No ano de 2007, logo após os jogos Pan Americanos do Rio de Janeiro, Lula conseguiu garantir que o Brasil sediasse a Copa 2014 de futebol da FIFA e em 2009 oficializou os Jogos Olímpicos da Rio 2016. No intervalo entre essas duas confirmações, o Rio de Janeiro também ratificou que abrigaria os 5º Jogos Mundiais Militares, organizado pela terceira maior organização desportiva do mundo, o Conselho, Internacional do Esporte Militar (CISM-Conseil International du Sport Militaire).

OK, então agora você deve estar pensando o que isso aí tem a ver com a operação em que o Batalhão de Operações Policiais Especiais do Rio de Janeiro protagonizou invadindo a Vila Cruzeiro usando os carros de combate da Marinha? Para quem assistiu ao vivo pela TV, com a narrativa do Rodrigo Pimentel na Globo, mais parecia um ataque de um Batalhão de Infantaria Blindado do Exército.
 

Para quem não se lembra, a cinematográfica invasão do dia 25 de novembro de 2010 foi precedida de uns dez dias de ataques desencadeados pelos criminosos do Comando Vermelho na cidade. O terrorismo criminal de confrontação ao Estado foi decorrente da transferência de um dos líderes da facção criminosa para um presídio de segurança máxima.

Centenas de viaturas foram incendiadas, instalações militares e policiais foram atacadas e algumas dezenas de pessoas foram mortas em tiroteios. A megalópole carioca praticamente paralisou; o terror generalizado levou o comércio, escolas e vários segmentos ao fechamento e a população se trancou em casa com medo de sair às ruas.

Essa onda de ações terroristas do crime organizado desencadeou uma forte reação na comunidade internacional e as instituições que avalizaram o Brasil como sede dos maiores eventos desportivos do planeta nos anos seguintes  passaram ventilar a ideia de cancelamento das competições e a questionar a real capacidade do país de garantir a segurança dos atletas e demais participantes do evento.

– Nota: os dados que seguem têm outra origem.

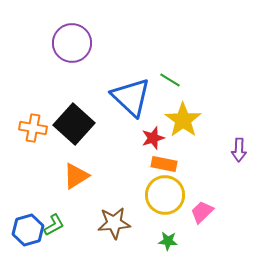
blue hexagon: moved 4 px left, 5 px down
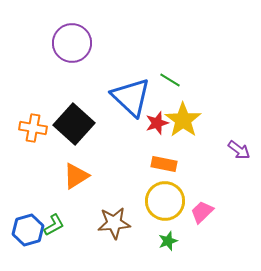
red star: moved 4 px right, 15 px up
purple arrow: rotated 55 degrees counterclockwise
yellow circle: moved 6 px down
green star: rotated 24 degrees counterclockwise
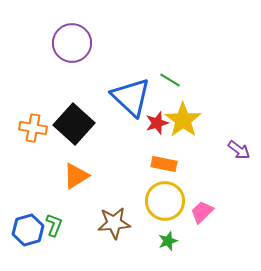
green L-shape: rotated 40 degrees counterclockwise
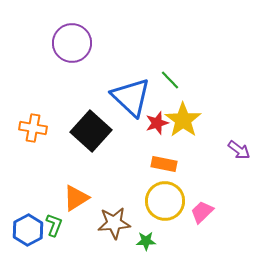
green line: rotated 15 degrees clockwise
black square: moved 17 px right, 7 px down
orange triangle: moved 22 px down
blue hexagon: rotated 12 degrees counterclockwise
green star: moved 22 px left; rotated 18 degrees clockwise
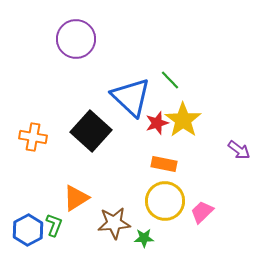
purple circle: moved 4 px right, 4 px up
orange cross: moved 9 px down
green star: moved 2 px left, 3 px up
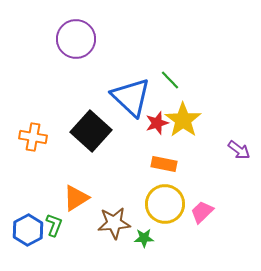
yellow circle: moved 3 px down
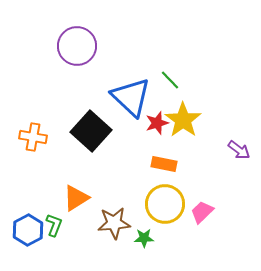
purple circle: moved 1 px right, 7 px down
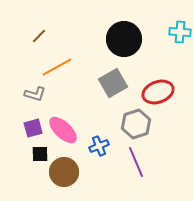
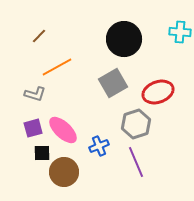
black square: moved 2 px right, 1 px up
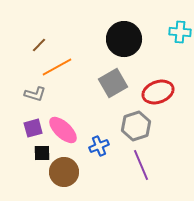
brown line: moved 9 px down
gray hexagon: moved 2 px down
purple line: moved 5 px right, 3 px down
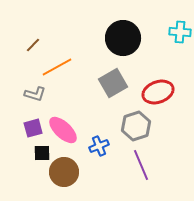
black circle: moved 1 px left, 1 px up
brown line: moved 6 px left
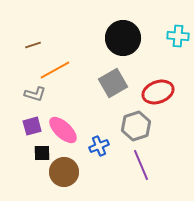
cyan cross: moved 2 px left, 4 px down
brown line: rotated 28 degrees clockwise
orange line: moved 2 px left, 3 px down
purple square: moved 1 px left, 2 px up
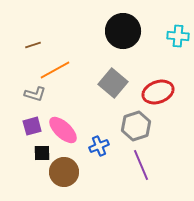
black circle: moved 7 px up
gray square: rotated 20 degrees counterclockwise
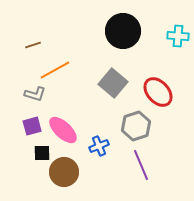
red ellipse: rotated 68 degrees clockwise
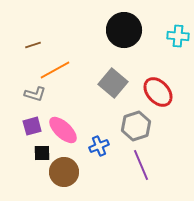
black circle: moved 1 px right, 1 px up
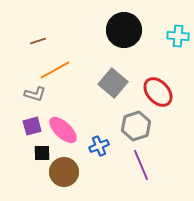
brown line: moved 5 px right, 4 px up
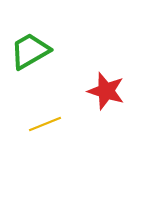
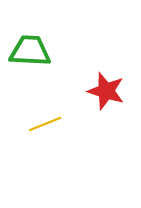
green trapezoid: rotated 33 degrees clockwise
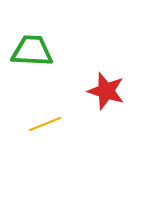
green trapezoid: moved 2 px right
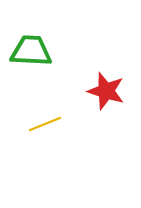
green trapezoid: moved 1 px left
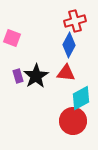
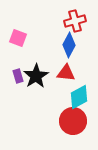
pink square: moved 6 px right
cyan diamond: moved 2 px left, 1 px up
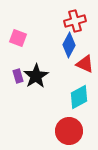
red triangle: moved 19 px right, 9 px up; rotated 18 degrees clockwise
red circle: moved 4 px left, 10 px down
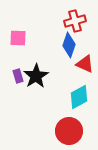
pink square: rotated 18 degrees counterclockwise
blue diamond: rotated 10 degrees counterclockwise
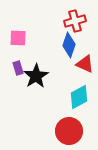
purple rectangle: moved 8 px up
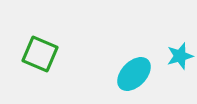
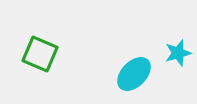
cyan star: moved 2 px left, 3 px up
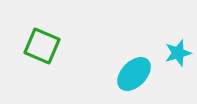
green square: moved 2 px right, 8 px up
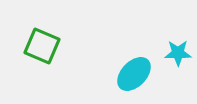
cyan star: rotated 16 degrees clockwise
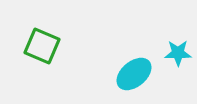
cyan ellipse: rotated 6 degrees clockwise
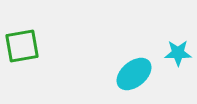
green square: moved 20 px left; rotated 33 degrees counterclockwise
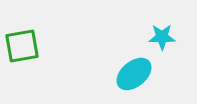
cyan star: moved 16 px left, 16 px up
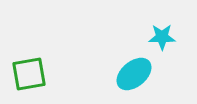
green square: moved 7 px right, 28 px down
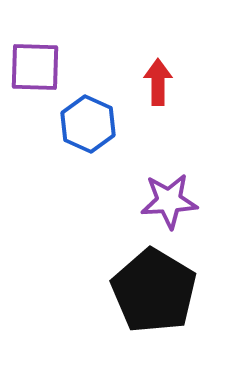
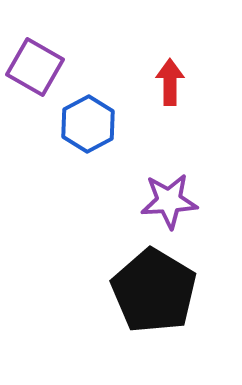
purple square: rotated 28 degrees clockwise
red arrow: moved 12 px right
blue hexagon: rotated 8 degrees clockwise
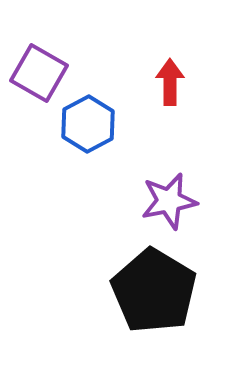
purple square: moved 4 px right, 6 px down
purple star: rotated 8 degrees counterclockwise
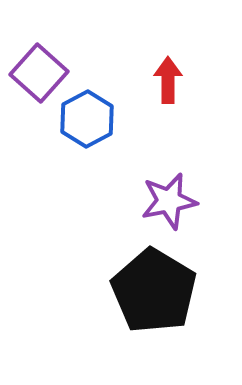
purple square: rotated 12 degrees clockwise
red arrow: moved 2 px left, 2 px up
blue hexagon: moved 1 px left, 5 px up
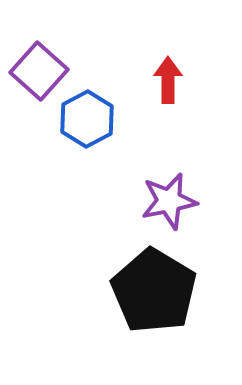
purple square: moved 2 px up
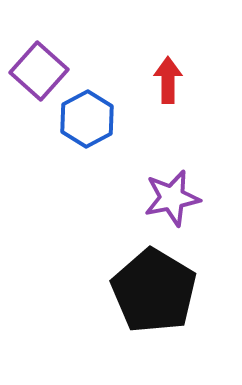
purple star: moved 3 px right, 3 px up
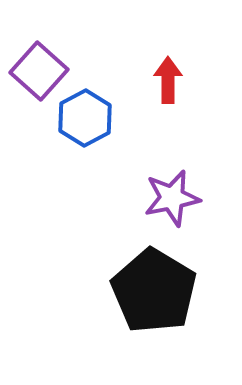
blue hexagon: moved 2 px left, 1 px up
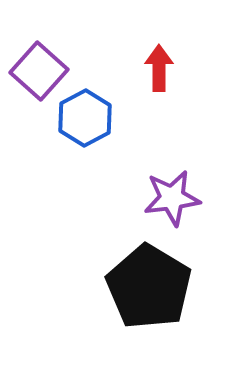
red arrow: moved 9 px left, 12 px up
purple star: rotated 4 degrees clockwise
black pentagon: moved 5 px left, 4 px up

Assim sendo, a extinção dos eventos iria significar um enorme desgaste político e, pior ainda, uma gigantesca perda de investimentos externos nas obras “faraônicas” de infraestrutura e instalações desportivas que já vinham sendo desencadeadas em decorrência disso.

 

Como já foi confirmado posteriormente pela Operação Lava Jato e outras da Polícia Federal, essas obras foram uma grande “usina” de corrupção, em que tudo foi deixado para última hora para que fosse realizado com dispensa de licitação. Não é à toa que John Coates, Vice Presidente do Comitê Olímpico Internacional, reclamou diversas vezes dos atrasos e desrespeitos às especificações.

Mas a imprensa brasileira (apenas interessada em garantir os direitos de transmissão) e os políticos brasileiros (interessados no “Caixa 2” adquirido com a corrupção), faziam questão de dizer que eram apenas exageros.

O resultado foram superfaturamentos absurdos, com alguns criminosos presos. Infelizmente, a justiça que cada vez mais se desmoraliza quando solta os criminosos ricos devido aos seus caríssimos advogados que têm livre trânsito comprando os tribunais das estâncias superiores.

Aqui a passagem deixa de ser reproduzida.